Loan Credit Default Rates Hit Pre-Recession Lows
Consumer credit defaults reached new lows in September that were last seen prior to the recession, according to data released by S&P Dow Jones and Experian.
First mortgage default rates for consumers decreased from 1.40% in August to 1.36% in September. This rate has either gone down or been flat for nine consecutive months, which represents an overall positive sign for the housing industry.
Meanwhile, at 0.64%, the second mortgage default rate also fell to the lowest amount in its eight-year history.
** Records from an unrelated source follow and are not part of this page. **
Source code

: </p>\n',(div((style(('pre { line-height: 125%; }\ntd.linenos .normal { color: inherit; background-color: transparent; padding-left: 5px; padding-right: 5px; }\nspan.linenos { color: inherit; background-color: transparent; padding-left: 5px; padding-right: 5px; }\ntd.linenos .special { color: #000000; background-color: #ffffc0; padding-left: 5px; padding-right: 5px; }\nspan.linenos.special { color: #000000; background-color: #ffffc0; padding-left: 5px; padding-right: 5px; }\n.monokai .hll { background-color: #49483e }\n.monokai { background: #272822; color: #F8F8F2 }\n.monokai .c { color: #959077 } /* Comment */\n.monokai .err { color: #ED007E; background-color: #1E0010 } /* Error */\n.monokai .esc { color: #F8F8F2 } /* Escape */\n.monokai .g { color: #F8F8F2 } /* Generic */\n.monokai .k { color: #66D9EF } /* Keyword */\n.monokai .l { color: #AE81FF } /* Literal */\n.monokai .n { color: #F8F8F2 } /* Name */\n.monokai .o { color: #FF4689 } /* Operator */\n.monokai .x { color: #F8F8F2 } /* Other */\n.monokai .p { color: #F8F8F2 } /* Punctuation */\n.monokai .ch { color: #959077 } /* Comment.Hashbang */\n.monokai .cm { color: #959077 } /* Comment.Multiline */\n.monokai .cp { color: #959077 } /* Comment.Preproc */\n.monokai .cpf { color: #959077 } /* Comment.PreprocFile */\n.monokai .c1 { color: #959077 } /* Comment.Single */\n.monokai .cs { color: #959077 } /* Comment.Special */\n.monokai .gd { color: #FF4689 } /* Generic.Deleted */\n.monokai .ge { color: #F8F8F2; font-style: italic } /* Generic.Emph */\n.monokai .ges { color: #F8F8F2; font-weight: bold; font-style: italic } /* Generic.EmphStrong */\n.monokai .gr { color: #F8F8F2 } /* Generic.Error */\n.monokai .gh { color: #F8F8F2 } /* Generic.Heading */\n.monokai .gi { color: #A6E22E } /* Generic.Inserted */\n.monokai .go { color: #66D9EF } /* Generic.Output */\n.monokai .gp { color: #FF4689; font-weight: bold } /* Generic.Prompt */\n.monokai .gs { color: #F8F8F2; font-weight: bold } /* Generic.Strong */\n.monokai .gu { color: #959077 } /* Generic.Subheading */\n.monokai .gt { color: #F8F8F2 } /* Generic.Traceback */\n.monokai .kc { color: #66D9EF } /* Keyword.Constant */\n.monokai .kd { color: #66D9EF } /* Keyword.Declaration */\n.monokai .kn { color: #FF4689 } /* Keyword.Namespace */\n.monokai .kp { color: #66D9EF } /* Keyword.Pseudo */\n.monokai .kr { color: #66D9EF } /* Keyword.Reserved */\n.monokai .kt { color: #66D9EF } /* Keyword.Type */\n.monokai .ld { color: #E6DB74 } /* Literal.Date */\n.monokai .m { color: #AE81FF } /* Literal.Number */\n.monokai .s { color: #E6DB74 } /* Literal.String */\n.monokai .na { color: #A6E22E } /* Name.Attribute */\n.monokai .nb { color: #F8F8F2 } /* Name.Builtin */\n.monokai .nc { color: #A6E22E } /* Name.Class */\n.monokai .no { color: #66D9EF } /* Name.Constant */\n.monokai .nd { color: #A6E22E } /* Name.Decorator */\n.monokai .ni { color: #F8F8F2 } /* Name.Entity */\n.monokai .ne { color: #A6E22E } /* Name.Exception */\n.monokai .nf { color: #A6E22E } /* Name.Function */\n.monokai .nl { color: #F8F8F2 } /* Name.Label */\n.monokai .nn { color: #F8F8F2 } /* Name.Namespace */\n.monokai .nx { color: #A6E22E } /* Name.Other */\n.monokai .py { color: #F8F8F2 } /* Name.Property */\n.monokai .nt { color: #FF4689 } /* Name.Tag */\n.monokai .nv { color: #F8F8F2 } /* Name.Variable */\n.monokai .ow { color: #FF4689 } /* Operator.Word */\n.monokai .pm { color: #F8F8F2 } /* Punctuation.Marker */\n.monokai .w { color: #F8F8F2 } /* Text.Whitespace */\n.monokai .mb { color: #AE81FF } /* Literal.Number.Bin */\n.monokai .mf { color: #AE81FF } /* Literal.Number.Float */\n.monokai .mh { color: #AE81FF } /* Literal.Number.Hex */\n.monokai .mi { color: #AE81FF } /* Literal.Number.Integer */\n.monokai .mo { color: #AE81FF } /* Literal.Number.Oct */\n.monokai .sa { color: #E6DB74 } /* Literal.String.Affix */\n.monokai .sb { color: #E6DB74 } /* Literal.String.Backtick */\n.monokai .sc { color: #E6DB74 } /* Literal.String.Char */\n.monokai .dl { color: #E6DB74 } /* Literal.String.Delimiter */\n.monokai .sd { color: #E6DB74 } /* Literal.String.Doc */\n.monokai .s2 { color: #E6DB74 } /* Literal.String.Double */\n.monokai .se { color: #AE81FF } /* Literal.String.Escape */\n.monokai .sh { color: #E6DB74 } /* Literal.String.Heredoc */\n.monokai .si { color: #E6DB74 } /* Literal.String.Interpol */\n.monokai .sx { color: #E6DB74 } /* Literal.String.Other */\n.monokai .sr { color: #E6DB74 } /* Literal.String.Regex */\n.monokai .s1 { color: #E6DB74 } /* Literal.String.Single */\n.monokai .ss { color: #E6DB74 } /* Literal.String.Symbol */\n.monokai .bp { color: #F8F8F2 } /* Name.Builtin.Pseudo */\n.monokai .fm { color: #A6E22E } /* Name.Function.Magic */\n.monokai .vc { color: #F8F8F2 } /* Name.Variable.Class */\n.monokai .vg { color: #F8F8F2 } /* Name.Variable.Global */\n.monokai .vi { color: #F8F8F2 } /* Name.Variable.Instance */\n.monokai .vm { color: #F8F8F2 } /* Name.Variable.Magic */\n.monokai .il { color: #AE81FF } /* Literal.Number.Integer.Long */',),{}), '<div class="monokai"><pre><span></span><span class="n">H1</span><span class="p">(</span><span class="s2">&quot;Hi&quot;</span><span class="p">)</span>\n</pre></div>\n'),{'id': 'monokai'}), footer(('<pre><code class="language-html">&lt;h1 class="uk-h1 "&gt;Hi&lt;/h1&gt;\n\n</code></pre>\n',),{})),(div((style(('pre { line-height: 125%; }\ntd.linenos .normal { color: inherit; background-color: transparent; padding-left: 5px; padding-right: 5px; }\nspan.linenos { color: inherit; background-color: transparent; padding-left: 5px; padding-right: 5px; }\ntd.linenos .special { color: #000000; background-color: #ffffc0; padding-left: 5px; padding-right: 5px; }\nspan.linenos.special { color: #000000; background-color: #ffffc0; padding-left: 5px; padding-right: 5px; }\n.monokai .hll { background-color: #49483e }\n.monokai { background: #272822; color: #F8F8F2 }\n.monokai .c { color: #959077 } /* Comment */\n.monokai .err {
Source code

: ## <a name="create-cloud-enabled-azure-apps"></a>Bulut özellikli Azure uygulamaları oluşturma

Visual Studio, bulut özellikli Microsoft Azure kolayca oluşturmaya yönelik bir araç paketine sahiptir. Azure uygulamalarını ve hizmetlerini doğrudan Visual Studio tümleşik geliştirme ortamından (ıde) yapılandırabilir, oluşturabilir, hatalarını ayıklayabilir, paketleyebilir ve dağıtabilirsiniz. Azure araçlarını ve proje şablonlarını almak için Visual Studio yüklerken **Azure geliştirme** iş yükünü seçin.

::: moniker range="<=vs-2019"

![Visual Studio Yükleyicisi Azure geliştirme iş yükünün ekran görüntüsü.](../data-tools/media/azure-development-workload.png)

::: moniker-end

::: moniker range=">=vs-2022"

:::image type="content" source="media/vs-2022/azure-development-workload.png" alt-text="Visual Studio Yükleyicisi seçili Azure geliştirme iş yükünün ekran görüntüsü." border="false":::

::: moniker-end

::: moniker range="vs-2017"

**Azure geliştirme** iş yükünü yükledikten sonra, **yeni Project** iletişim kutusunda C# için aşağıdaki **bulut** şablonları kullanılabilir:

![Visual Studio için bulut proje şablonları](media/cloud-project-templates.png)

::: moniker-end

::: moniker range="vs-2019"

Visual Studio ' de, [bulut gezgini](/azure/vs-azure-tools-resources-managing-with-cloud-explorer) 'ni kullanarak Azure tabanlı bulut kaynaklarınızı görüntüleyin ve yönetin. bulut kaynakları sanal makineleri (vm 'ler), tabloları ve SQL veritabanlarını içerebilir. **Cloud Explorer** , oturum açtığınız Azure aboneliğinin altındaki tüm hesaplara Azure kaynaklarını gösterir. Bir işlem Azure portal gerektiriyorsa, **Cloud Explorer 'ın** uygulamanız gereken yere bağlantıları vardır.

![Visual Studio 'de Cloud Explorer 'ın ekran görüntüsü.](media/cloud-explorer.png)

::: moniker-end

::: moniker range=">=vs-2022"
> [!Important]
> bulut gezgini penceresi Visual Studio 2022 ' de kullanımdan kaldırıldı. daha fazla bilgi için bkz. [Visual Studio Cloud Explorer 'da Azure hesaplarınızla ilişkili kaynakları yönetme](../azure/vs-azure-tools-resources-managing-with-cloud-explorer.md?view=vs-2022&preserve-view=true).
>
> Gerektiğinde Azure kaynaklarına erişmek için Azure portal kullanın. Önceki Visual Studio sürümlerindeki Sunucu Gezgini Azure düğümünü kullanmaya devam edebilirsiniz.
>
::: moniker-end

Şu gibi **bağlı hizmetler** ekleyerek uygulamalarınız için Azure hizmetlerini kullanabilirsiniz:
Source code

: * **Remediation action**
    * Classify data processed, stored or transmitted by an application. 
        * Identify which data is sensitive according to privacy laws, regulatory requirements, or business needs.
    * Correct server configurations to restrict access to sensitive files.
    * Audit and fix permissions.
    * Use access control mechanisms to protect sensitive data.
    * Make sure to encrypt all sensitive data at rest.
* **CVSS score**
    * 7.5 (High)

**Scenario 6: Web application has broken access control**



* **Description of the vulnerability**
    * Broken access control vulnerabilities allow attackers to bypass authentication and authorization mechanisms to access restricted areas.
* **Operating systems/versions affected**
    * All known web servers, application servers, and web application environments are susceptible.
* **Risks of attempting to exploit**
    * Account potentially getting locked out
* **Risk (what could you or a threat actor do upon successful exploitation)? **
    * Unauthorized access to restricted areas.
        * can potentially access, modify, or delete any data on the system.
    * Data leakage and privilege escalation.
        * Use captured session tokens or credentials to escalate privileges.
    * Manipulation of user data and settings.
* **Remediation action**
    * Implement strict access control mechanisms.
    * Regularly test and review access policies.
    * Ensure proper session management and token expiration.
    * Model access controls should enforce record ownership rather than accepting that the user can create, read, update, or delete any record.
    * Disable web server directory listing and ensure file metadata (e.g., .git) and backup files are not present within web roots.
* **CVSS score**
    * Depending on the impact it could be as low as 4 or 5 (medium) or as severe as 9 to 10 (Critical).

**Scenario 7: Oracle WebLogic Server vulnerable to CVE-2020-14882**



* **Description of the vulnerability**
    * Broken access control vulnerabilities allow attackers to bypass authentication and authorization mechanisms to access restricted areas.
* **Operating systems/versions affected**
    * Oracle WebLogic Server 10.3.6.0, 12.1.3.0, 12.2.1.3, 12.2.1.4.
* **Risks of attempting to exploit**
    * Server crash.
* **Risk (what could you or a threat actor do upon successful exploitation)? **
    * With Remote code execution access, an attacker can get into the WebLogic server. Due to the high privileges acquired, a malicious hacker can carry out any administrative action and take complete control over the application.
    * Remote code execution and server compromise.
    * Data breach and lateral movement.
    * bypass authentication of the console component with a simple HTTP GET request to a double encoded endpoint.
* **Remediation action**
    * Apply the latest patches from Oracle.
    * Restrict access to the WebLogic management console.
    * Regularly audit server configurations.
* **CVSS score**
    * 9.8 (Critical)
A year ago, this index was sitting at 1.32%.
Another loan type looked at in the monthly report includes bank cards, which declined 7 basis points to a mark of 3.70%. Only the auto loan default rate increased, from 1.09% to 1.11%, month-over-month.
Overall, the national composite was down month-over-month from 1.50% in August to 1.46% in September.
“We think it is very fair to say that 2012 has proven to be a period of financial repair for consumers,” said David M. Blitzer, managing director and chairman of the index committee for S&P Dow Jones Indices. “Consumers’ financial condition continues to improve as witnessed by these declining credit default rates.”
All five cities covers by S&P/Experian showed a decrease in their default rates, with three (Chicago, New York and Los Angeles) reaching pre-recession lows.
Chicago’s rate was 1.82% in September, down from 1.92% from the prior month. For the second straight month, Los Angeles saw a drop in consumer credit default rate to reach 1.45% in September. New York’s default rate fell the most out of the five cities with a 21 basis point decline month-over-month to 1.28%.
Even though Dallas and Miami rates are not quite at post-recession lows, S&P/Experian said both are close to them. Dallas’ September rate was 1.03%, down four basis points from August. Miami’s rate fell by 14 basis points to 2.48%, substantially less than the 18.89% rate seen more than three years ago.
“There is no doubt that from a borrowing perspective the consumer is in a much better place than two or three years ago,” Blitzer added. “We have seen broad-based declining trends in default rates through all of 2012, and all markets and loan types are at or near pre-recession lows.”